Friday, May 05, 2017

`But Southern, Brisk Particular Staccato'

But for a three-year gap I’ve lived in Texas for thirteen years. I never thought this would happen. When I was young I dreamed of living in Ireland and Israel, until I learned that geography is a state of mind and most of the civilized world offers the same amenities and irritations as Cleveland or Saratoga Springs. The exotic has lost its charm and the provincial looks pretty good. Besides, most of us carry our worlds around inside of our heads, and we can be home or alienated anywhere we choose. 

I arrived in Houston in 2004 with all of my Northern clichés and prejudices intact – tumbleweeds, lynch mobs, cowboy hats. On my first day in Houston, I drove to the gas station and saw my first cowboy in full regalia, and he was black. Slowly, I learned that Houston is not Texas. Lots of non-natives, like me, live here, and even natives don’t always speak with a drawl. Nor is there only one drawl. Houston now seems to me more Southern than Western (it was one of the eleven Confederate states). My neighbor John, born in Houston, punctuates his conversation unself-consciously with “y’all.” A colleague was born in the Texas Hill Country and sounds like she grew up in Pittsburgh. There is no universal Texas accent. On a typical day at work I hear more Spanish and Mandarin than down-home country English. 

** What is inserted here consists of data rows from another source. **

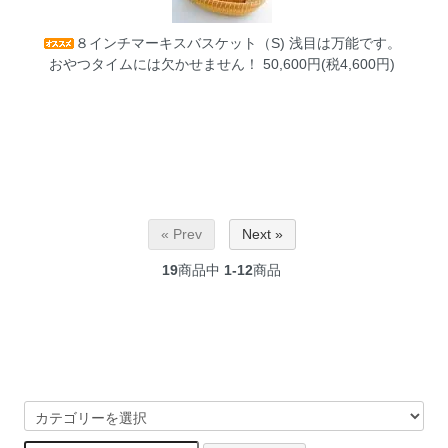
８インチマーキスバスケット（S)
浅目は万能です。
おやつタイムには欠かせません！ 50,600円(税4,600円)
« Prev
Next »
19
商品中
1-12
商品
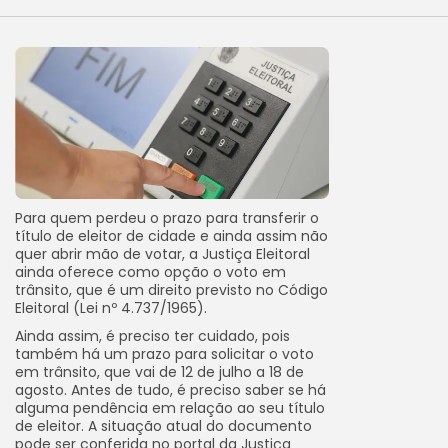
Para quem perdeu o prazo para transferir o
título de eleitor de cidade e ainda assim não
quer abrir mão de votar, a Justiça Eleitoral
ainda oferece como opção o voto em
trânsito, que é um direito previsto no Código
Eleitoral (Lei nº 4.737/1965).
Ainda assim, é preciso ter cuidado, pois
também há um prazo para solicitar o voto
em trânsito, que vai de 12 de julho a 18 de
agosto. Antes de tudo, é preciso saber se há
alguma pendência em relação ao seu título
de eleitor. A situação atual do documento
pode ser conferida no portal da Justiça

I’ve been reading Turner Cassity (1929-2009) again. He was born in Mississippi and lived much of his life in Georgia, where he worked for almost thirty years for the Robert W. Woodruff Library at Emory University in Atlanta. Another, much younger poet is A.E. Stallings, born in Decatur, Ga. Cassity befriended Stallings and reviewed her second collection, Hapax (2006). Both poets share a devotion to form and craft. In her most recent collection, Olives (2012), Stallings includes “Lines for Turner Cassity”: 

“Librarian with military bearing,
You’ve left us poems critics call unsparing,

“A wit not merely clever but hard-bitten.
Sometimes I hear you utter, `overwritten,’

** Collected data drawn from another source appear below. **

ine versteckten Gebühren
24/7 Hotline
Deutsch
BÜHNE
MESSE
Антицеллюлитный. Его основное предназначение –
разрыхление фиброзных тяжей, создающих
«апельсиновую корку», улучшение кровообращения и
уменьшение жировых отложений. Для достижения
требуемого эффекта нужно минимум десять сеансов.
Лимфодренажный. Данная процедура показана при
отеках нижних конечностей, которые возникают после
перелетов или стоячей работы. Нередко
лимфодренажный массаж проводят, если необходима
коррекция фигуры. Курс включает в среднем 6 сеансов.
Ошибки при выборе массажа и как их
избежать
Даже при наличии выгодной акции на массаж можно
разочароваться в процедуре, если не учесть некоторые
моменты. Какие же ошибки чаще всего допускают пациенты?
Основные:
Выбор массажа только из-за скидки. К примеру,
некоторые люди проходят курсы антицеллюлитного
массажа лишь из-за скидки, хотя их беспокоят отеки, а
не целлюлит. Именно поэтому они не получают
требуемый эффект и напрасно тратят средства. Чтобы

“And even at this distance, there’s no choice
But hear the word in that distinctive voice,

“Not circumflexing drawl, dipthonged legato,
But southern, brisk particular staccato—

“Inimitable voice—for never cruel—
Impatient only of the pompous fool

“And vagueness that gesticulates at truth.
Clear and styptic as a dry vermouth,

“You taught the courtesy of kindness meant
By shaming false and floral sentiment.

“Death’s crude arithmetic only exacts
The estimate of flesh and bone for tax;

“You it has taken—and yet misconstrued—
For it has left us your exactitude.”

There Stallings identifies the Texas quality of voice I hear most often, especially among educated people: “Not circumflexing drawl, dipthonged legato, / But southern, brisk particular staccato— / Inimitable voice—for never cruel—.” She also writes a moving and unsentimental tribute to a good poet who was her friend.